Segundo a Secretaria de Previdência, a seleção dos militares demanda um decreto presidencial e uma portaria ministerial e não há previsão legal para convocar servidores aposentados do próprio INSS. A autarquia também afirma que os seus sistemas começaram a ser atualizados em agosto do ano passado e que mais da metade deles já está atualizada.
195 dias de espera
Na fila do INSS à espera de benefício, os brasileiros chegam a aguardar seis meses e meio até uma resposta do órgão. Enquanto isso, o dinheiro não pinga na conta – é só depois do sinal verde do governo que os valores atrasados são pagos, com correção monetária. A maior espera é de quem solicita o benefício assistencial voltado para idosos e pessoas com deficiência de baixa renda (o chamado BPC): são 195 dias, em média.

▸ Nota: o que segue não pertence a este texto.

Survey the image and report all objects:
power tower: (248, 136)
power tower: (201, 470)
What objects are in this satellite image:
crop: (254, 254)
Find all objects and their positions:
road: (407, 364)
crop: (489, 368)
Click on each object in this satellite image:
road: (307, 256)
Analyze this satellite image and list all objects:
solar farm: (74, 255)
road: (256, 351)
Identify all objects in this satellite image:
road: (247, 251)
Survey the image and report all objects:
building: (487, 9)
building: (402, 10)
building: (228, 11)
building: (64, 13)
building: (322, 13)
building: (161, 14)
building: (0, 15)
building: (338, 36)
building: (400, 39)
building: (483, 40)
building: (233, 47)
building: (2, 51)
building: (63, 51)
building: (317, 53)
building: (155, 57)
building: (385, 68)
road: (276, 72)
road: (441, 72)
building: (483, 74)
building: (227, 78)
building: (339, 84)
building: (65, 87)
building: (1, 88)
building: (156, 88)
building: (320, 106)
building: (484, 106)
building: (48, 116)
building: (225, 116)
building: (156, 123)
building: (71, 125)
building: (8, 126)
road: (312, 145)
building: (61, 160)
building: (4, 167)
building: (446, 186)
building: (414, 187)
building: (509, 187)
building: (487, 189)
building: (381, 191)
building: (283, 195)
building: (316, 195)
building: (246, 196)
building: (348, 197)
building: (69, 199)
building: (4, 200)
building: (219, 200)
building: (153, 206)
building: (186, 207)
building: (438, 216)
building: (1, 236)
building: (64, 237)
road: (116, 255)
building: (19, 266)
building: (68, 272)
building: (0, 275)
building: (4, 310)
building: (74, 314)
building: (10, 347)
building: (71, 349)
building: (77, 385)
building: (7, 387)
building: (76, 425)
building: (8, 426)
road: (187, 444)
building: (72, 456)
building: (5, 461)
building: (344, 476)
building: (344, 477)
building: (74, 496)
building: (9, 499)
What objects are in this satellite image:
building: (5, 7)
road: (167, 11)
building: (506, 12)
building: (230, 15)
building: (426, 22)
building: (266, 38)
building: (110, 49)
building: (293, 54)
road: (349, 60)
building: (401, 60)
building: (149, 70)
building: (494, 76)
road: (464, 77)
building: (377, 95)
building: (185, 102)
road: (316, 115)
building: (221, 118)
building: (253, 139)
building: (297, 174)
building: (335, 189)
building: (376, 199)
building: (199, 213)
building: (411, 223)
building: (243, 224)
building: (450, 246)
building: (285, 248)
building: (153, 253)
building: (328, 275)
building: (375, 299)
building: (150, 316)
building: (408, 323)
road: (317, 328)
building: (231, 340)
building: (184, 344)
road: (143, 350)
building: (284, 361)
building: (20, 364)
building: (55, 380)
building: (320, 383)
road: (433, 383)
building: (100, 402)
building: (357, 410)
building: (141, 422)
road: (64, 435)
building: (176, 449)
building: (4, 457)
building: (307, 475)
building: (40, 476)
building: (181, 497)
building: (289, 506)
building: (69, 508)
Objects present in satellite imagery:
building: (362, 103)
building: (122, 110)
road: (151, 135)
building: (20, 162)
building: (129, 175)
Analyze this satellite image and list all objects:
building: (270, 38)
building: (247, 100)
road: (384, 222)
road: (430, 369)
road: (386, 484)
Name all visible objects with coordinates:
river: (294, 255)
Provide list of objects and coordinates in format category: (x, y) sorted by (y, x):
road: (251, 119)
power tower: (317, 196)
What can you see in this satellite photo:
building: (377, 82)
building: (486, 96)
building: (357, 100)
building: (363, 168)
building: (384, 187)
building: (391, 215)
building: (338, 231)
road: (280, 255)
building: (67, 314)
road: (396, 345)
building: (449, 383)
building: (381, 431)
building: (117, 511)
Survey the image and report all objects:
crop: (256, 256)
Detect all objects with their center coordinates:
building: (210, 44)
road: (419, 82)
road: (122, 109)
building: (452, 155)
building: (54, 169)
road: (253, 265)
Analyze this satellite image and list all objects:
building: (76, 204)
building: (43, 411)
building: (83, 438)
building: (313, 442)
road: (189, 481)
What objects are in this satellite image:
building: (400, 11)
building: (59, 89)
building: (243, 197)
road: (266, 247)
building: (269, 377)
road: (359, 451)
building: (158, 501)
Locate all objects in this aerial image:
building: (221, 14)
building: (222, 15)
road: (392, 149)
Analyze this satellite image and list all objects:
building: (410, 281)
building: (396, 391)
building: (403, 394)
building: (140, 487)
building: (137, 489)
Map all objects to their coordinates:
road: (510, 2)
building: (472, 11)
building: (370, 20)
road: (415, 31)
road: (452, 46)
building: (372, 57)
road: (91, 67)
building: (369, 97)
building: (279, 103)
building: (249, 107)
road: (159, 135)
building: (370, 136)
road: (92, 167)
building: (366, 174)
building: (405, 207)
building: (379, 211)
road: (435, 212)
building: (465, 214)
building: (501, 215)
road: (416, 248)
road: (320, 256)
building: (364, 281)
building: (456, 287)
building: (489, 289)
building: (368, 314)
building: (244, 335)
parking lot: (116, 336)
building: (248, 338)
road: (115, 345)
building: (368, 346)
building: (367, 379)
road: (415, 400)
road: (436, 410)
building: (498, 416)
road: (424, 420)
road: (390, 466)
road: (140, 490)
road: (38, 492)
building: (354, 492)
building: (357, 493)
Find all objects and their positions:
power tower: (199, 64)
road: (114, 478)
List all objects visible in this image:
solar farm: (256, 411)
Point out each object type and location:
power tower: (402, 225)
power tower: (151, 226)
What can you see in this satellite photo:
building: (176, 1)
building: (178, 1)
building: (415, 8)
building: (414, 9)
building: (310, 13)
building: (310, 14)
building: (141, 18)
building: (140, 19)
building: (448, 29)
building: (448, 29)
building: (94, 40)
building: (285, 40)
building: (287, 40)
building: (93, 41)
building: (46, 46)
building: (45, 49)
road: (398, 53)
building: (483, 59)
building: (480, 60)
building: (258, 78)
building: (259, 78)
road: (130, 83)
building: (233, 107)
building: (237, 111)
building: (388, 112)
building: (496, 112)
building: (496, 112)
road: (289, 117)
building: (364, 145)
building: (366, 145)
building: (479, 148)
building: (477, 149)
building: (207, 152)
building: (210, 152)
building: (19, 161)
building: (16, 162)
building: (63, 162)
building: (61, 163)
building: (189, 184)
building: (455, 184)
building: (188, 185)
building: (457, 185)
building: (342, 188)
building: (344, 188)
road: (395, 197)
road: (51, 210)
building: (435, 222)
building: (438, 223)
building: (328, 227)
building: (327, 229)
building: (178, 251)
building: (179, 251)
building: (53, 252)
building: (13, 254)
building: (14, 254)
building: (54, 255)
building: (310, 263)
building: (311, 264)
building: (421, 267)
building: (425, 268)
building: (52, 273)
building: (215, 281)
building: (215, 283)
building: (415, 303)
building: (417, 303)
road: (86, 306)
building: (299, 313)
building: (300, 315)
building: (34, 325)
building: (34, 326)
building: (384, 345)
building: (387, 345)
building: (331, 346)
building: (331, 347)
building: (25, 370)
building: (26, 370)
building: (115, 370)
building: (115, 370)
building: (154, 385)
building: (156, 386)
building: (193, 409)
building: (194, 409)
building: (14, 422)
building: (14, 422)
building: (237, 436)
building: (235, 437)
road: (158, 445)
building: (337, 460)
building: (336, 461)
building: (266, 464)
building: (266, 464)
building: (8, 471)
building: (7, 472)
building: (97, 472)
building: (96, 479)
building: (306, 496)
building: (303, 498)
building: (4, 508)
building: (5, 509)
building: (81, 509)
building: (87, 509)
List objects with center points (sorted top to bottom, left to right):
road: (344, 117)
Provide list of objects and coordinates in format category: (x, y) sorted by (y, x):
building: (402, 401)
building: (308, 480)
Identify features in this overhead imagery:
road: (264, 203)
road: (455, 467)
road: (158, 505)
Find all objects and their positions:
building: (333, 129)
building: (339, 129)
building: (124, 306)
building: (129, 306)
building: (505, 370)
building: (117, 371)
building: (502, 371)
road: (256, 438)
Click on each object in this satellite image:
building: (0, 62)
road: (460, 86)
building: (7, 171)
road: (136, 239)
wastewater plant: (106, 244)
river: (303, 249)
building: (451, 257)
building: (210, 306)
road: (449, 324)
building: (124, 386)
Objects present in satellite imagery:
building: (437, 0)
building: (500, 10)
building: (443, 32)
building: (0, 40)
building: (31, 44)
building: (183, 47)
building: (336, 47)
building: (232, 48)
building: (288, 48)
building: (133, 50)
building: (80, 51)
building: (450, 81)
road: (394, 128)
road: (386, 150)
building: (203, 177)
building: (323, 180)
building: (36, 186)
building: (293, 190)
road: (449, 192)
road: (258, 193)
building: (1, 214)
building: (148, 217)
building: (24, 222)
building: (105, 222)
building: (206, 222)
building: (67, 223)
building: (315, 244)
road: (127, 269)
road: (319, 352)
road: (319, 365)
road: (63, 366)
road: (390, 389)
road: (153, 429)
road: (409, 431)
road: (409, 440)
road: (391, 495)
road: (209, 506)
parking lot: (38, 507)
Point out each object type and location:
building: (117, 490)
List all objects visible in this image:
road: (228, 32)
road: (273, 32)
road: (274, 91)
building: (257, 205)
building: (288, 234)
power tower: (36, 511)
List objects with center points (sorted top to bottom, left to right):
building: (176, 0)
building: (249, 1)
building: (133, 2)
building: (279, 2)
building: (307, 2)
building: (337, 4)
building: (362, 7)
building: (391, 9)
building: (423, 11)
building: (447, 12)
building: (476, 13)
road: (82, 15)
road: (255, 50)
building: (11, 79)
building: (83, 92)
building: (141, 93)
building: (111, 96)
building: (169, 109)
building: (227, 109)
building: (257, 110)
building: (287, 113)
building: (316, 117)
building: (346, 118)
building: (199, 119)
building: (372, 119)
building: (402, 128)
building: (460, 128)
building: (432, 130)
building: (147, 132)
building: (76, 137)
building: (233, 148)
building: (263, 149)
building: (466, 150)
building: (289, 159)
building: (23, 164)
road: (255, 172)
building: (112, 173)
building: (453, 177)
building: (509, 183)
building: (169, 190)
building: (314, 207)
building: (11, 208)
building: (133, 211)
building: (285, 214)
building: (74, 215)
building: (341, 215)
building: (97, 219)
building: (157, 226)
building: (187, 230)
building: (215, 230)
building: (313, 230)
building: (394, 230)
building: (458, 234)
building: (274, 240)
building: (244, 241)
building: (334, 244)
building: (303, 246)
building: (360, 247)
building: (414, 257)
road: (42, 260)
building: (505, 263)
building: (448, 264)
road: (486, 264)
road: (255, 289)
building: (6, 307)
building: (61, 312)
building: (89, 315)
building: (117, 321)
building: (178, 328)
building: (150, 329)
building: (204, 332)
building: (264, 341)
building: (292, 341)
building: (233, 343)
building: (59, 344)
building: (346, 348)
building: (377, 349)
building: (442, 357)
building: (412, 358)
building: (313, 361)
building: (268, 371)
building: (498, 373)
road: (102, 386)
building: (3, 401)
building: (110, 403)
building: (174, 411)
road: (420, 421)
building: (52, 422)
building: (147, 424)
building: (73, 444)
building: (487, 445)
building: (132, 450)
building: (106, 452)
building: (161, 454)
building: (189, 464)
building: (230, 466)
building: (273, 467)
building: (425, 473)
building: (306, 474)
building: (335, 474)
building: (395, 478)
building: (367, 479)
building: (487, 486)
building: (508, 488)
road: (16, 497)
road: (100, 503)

A fila de pedidos no INSS transbordou após a transformação digital do órgão, em 2018, que eliminou uma porteira anterior que represava os requerimentos: a necessidade de agendamento para ingressar com a solicitação do benefício.
Ao retirar essa trava, o governo recebeu uma enxurrada de solicitações e não teve braço suficiente para atender à demanda: até o primeiro semestre do ano passado, só 2,7 mil dos 23 mil servidores atuavam na análise dos pedidos, que no período oscilaram entre 700 mil a um milhão por mês. No segundo semestre, a atual gestão triplicou a mão de obra que faz a análise, mas a herança acumulada ficou.
A situação mais dramática foi observada em julho do ano passado, quando os pedidos acumulados beiravam os 2,4 milhões. No início deste ano, caíram a 1,9 milhão – mais de dois terços deles, porém, sem uma resposta há mais de 45 dias, prazo legal para o INSS dizer se concede ou não o benefício.
Por trás da fila, no entanto, a radiografia da espera é diversa. Enquanto quem pede, por exemplo, o auxílio-doença, espera em média 23 dias por uma resposta, há quem fique mais de seis meses sem uma posição do órgão oficial.
No caso das aposentadorias, o tempo médio de concessão é de 125 dias. No caso das pensões, a espera fica em torno de 86 dias. No salário-maternidade, a média é de 63 dias.
O governo promete resolver o problema em seis meses, considerando o período de abril a setembro de 2020, quando espera colocar em operação os 7 mil militares que pretende contratar para funções administrativas no INSS. O objetivo é liberar 2,1 mil servidores do próprio órgão para reforçar as análises. As informações são do jornal O Estado de S. Paulo.